What: Shares of PDL BioPharma (PDLI), a biotech company that focuses on purchasing and developing royalty-based patented assets, sank as much as 13% after the company outlined its new dividend policy.
So what: According to PDL BioPharma's press release after the closing bell on Monday, the company will pay a dividend of just $0.05 per share to shareholders on March 11 -- that's down 67% from the $0.15 paid in previous quarters. Furthermore, the company noted in its release that it was shifting to a quarterly assessment of dividends in order to retain much of its current cash position to make earnings-accretive deals over the near- and long-term. The company ended the fiscal year with approximately $219 million in cash and cash equivalents.
Why is the company making this move? The big issue is the expiration of its Queen patents, which account for around 85% of PDL BioPharma's total revenue.

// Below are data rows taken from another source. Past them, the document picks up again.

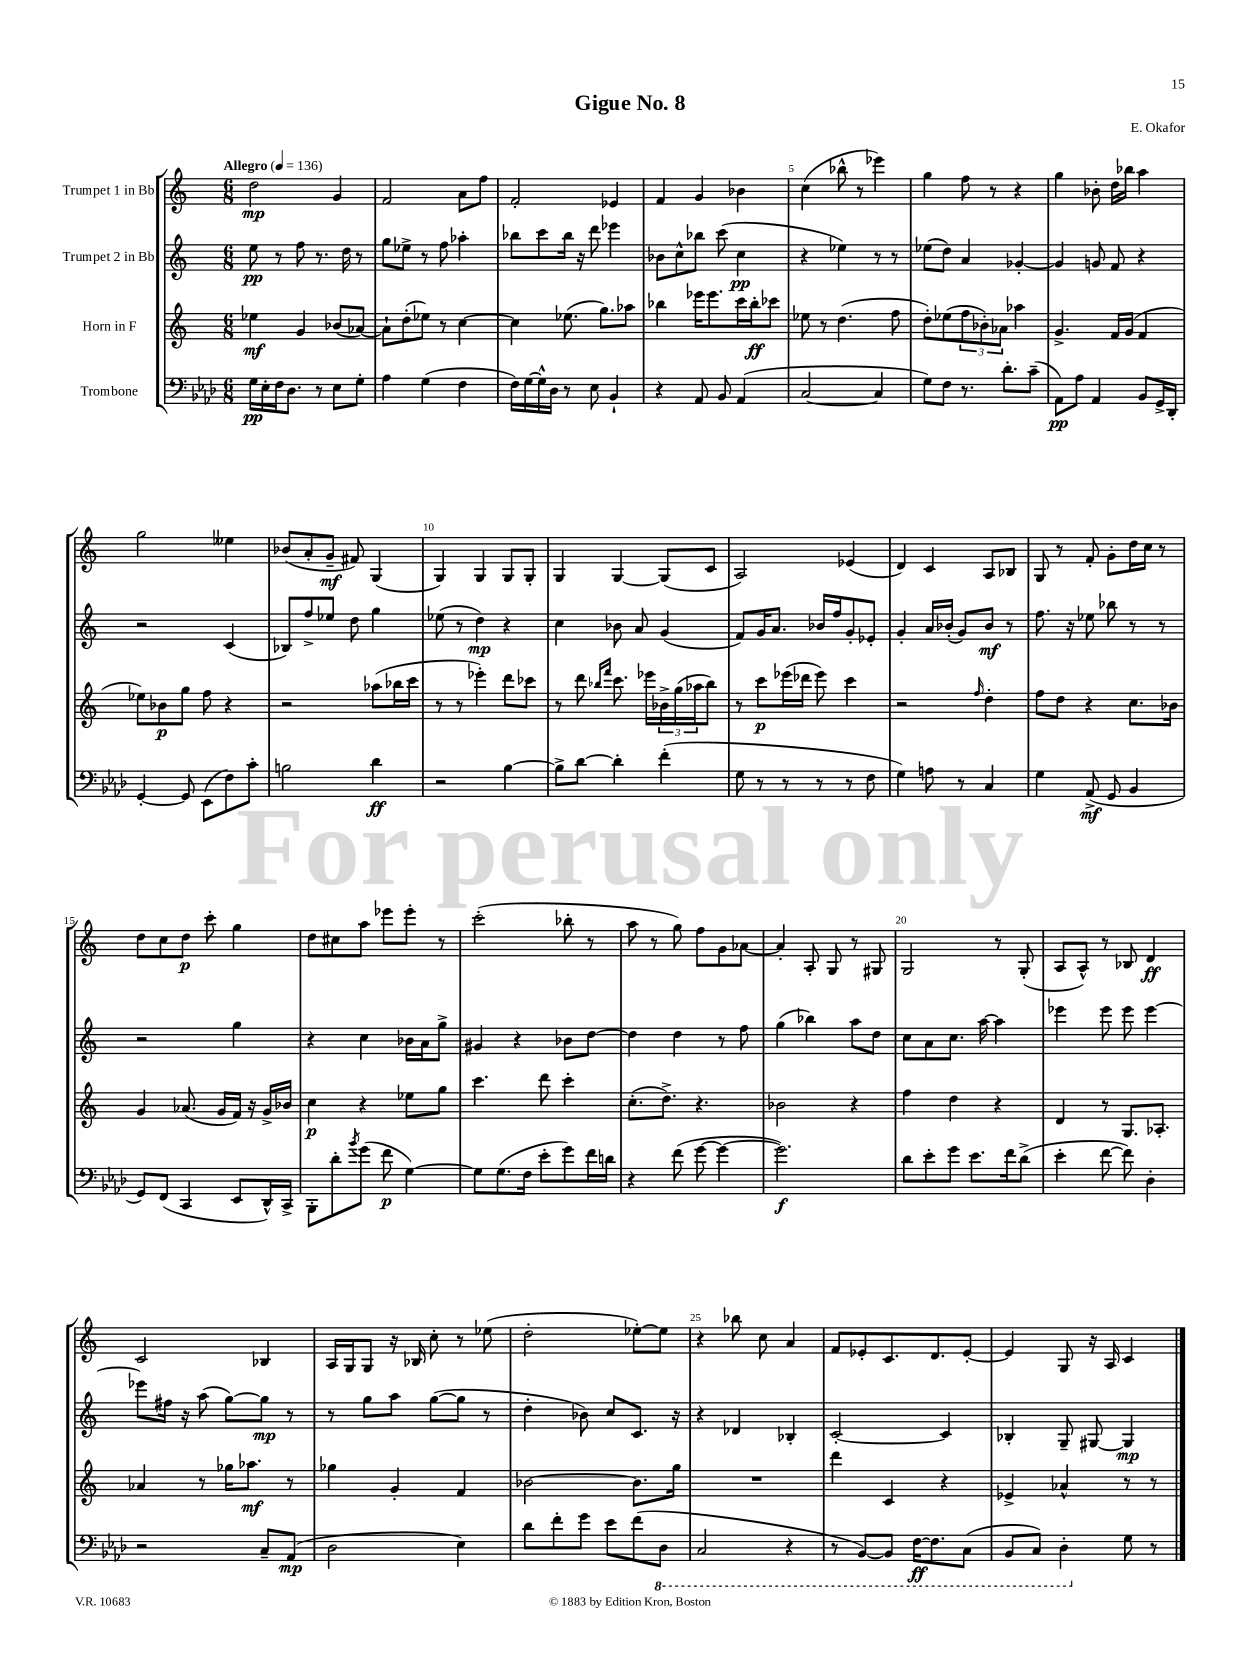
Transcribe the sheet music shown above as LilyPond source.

\header { title = "Gigue No. 8" composer = "E. Okafor" }
<<
\new StaffGroup <<
\new Staff = "s0" \with { instrumentName = "Trumpet 1 in Bb" } {
    \clef treble \key c \major \numericTimeSignature \time 6/8 \tempo "Allegro" 4 = 136
    d''2\mp g'4 |
    f'2 a'8 f''8 |
    f'2-. ees'4 |
    f'4 g'4 bes'4 |
    c''4( bes''8-^ r8 ees'''4) |
    g''4 f''8 r8 r4 |
    g''4 bes'8-. d''16 bes''16 a''4 |
    g''2 eeses''4 |
    bes'8( a'8-. g'8--\mf fis'8) g4( |
    g4) g4 g8 g8-. |
    g4 g4~ g8( c'8 |
    a2) ees'4( |
    d'4) c'4 a8 bes8 |
    g8 r8 f'8-. g'8-. d''16 c''16 r8 |
    d''8 c''8 d''8\p c'''8-. g''4 |
    d''8 cis''8 a''8 ees'''8 ees'''8-. r8 |
    c'''2-.( bes''8-. r8 |
    a''8 r8 g''8) f''8 g'8 aes'8~ |
    aes'4-. a8-. g8 r8 gis8 |
    g2 r8 g8-.( |
    a8 a8-^) r8 bes8 d'4\ff |
    c'2 bes4 |
    a16 g16 g8 r16 bes16 c''8-. r8 ees''8( |
    d''2-. ees''8~-.) ees''8 |
    r4 bes''8 c''8 a'4 |
    f'8 ees'8-. c'8. d'8. ees'8~-. |
    ees'4 g8 r16 a16 c'4 \bar "|." |
}
\new Staff = "s1" \with { instrumentName = "Trumpet 2 in Bb" } {
    \clef treble \key c \major \numericTimeSignature \time 6/8
    e''8\pp r8 f''8 r8. d''16 r8 |
    g''8 ees''8-> r8 f''8 aes''4-. |
    bes''8 c'''8 bes''16 r16 d'''8 ees'''4 |
    bes'8 c''8-^ bes''8 c'''8( c''4\pp |
    r4 ees''4) r8 r8 |
    ees''8( d''8) a'4 ges'4~-. |
    ges'4 g'8 f'8 r4 |
    r2 c'4( |
    bes8) f''8-> ees''8 d''8 g''4 |
    ees''8( r8 d''4\mp) r4 |
    c''4 bes'8 a'8 g'4( |
    f'8) g'16 a'8. bes'16 f''16 g'8-. ees'8-. |
    g'4-. a'16 bes'16-.( g'8) bes'8\mf r8 |
    f''8. r16 ees''8 bes''8 r8 r8 |
    r2 g''4 |
    r4 c''4 bes'16 a'16 g''8-> |
    gis'4 r4 bes'8 d''8~ |
    d''4 d''4 r8 f''8 |
    g''4( bes''4) a''8 d''8 |
    c''8 a'8 c''8. a''16~ a''4 |
    ees'''4 ees'''8 ees'''8 ees'''4~ |
    ees'''8 fis''16 r16 a''8( g''8~) g''8\mp r8 |
    r8 g''8 a''8 g''8~( g''8 r8 |
    d''4-. bes'8) c''8 c'8. r16 |
    r4 des'4 bes4-. |
    c'2~-. c'4 |
    bes4-. g8-- gis8~ gis4\mp \bar "|." |
}
\new Staff = "s2" \with { instrumentName = "Horn in F" } {
    \clef treble \key c \major \numericTimeSignature \time 6/8
    ees''4\mf g'4 bes'8( aes'8~) |
    aes'8-! d''8-.( ees''8) r8 c''4~ |
    c''4 ees''8.( g''8.) aes''8 |
    bes''4 ees'''16 ees'''8. c'''16 bes''16-.\ff ces'''8 |
    ees''8 r8 d''4.( f''8 |
    d''8-.) ees''8( \tuplet 3/2 { f''8 bes'8-.) aes'8 } aes''4 |
    g'4.-> f'16 g'16( f'4 |
    ees''8) bes'8\p g''8 f''8 r4 |
    r2 aes''8( bes''16 c'''16 |
    r8 r8 ees'''4-.) d'''8 ces'''8 |
    r8 d'''8 \grace { bes''16 f'''16 } c'''8. ees'''16 \tuplet 3/2 { bes'16-> g''16( aes''16 } bes''8) |
    r8 c'''8\p ees'''16( des'''16 ees'''8) c'''4 |
    r2 \grace { f''16 } d''4-. |
    f''8 d''8 r4 c''8. bes'16 |
    g'4 aes'8.( g'16 f'16) r16 g'16-> bes'16 |
    c''4\p r4 ees''8 g''8 |
    c'''4. d'''8 c'''4-. |
    c''8.-.( d''8.->) r4. |
    bes'2 r4 |
    f''4 d''4 r4 |
    d'4 r8 g8. aes8.-. |
    aes'4 r8 ges''16 aes''8.\mf r8 |
    ges''4 g'4-. f'4 |
    bes'2~ bes'8. g''16 |
    R2. |
    d'''4 c'4 r4 |
    ees'4-> aes'4-^ r8 r8 \bar "|." |
}
\new Staff = "s3" \with { instrumentName = "Trombone" } {
    \clef bass \key aes \major \numericTimeSignature \time 6/8
    g16\pp ees16-. f16 des8. r8 ees8 g8-. |
    aes4 g4( f4 |
    f16) g16~ g16-^ des16 r8 ees8 bes,4-! |
    r4 aes,8 bes,8 aes,4( |
    c2~ c4 |
    g8) f8 r8. des'8.-. c'8--( |
    aes,8\pp) aes8 aes,4 bes,8 g,16-> des,16-. |
    g,4~-. g,8 ees,8( f8) c'8-. |
    b2 des'4\ff |
    r2 bes4~ |
    bes8-> des'8~ des'4-. f'4-.( |
    g8 r8 r8 r8 r8 f8 |
    g4) a8 r8 c4 |
    g4 aes,8->\mf( g,8 bes,4 |
    g,8) f,8( c,4 ees,8 des,16-^) c,16-> |
    bes,,8-. des'8-. \acciaccatura { bes'8 } g'8( f'8\p g4~) |
    g8 g8.( f16 ees'8-. g'8) f'16 d'16 |
    r4 f'8( g'8~ g'4~ |
    g'2.\f) |
    des'8 ees'8-. g'8 ees'8. f'16 des'8->( |
    ees'4-. f'8~ f'8) des4-. |
    r2 c8-- aes,8\mp( |
    des2 ees4) |
    des'8 f'8-. g'8 ees'8 f'8( \ottava #-1 des,8 |
    c,2 r4 |
    r8 bes,,8~) bes,,8 f,16~\ff f,8. c,8( |
    bes,,8 c,8) des,4-. \ottava #0 g8 r8 \bar "|." |
}
>>
>>
\layout { \context { \Score \override BarNumber.break-visibility = ##(#f #t #t) barNumberVisibility = #(every-nth-bar-number-visible 5) } }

These patents expired in Dec. 2014, and the revenue being generated from them will dry up rapidly as the last of the orders containing its patents are sold in the first half of 2016. PDL may only be marginally profitable by 2017 after turning in $1.86 in EPS in 2014.
Now what: The caution flag on PDL BioPharma has been waving for some time, but the red flag is officially up now. Without PDL BioPharma's lucrative dividend, the stock just isn't very attractive. It's on pace to lose around 85% of its sales in a two-year span, and it could struggle to generate significant income if it can't work out new royalty deals.
To add to that, royalty companies can also dilute existing shareholders by raising cash vis-a-vis common stock sales for acquisitions. PDL has not hinted at doing anything like that, but I wouldn't discount the possibility that it could happen.
It's always possible PDL BioPharma could make an earnings-accretive transaction or two and be right back into the swing of things, but I'd highly encourage investors to steer clear of this investment until we have more long-term clarity.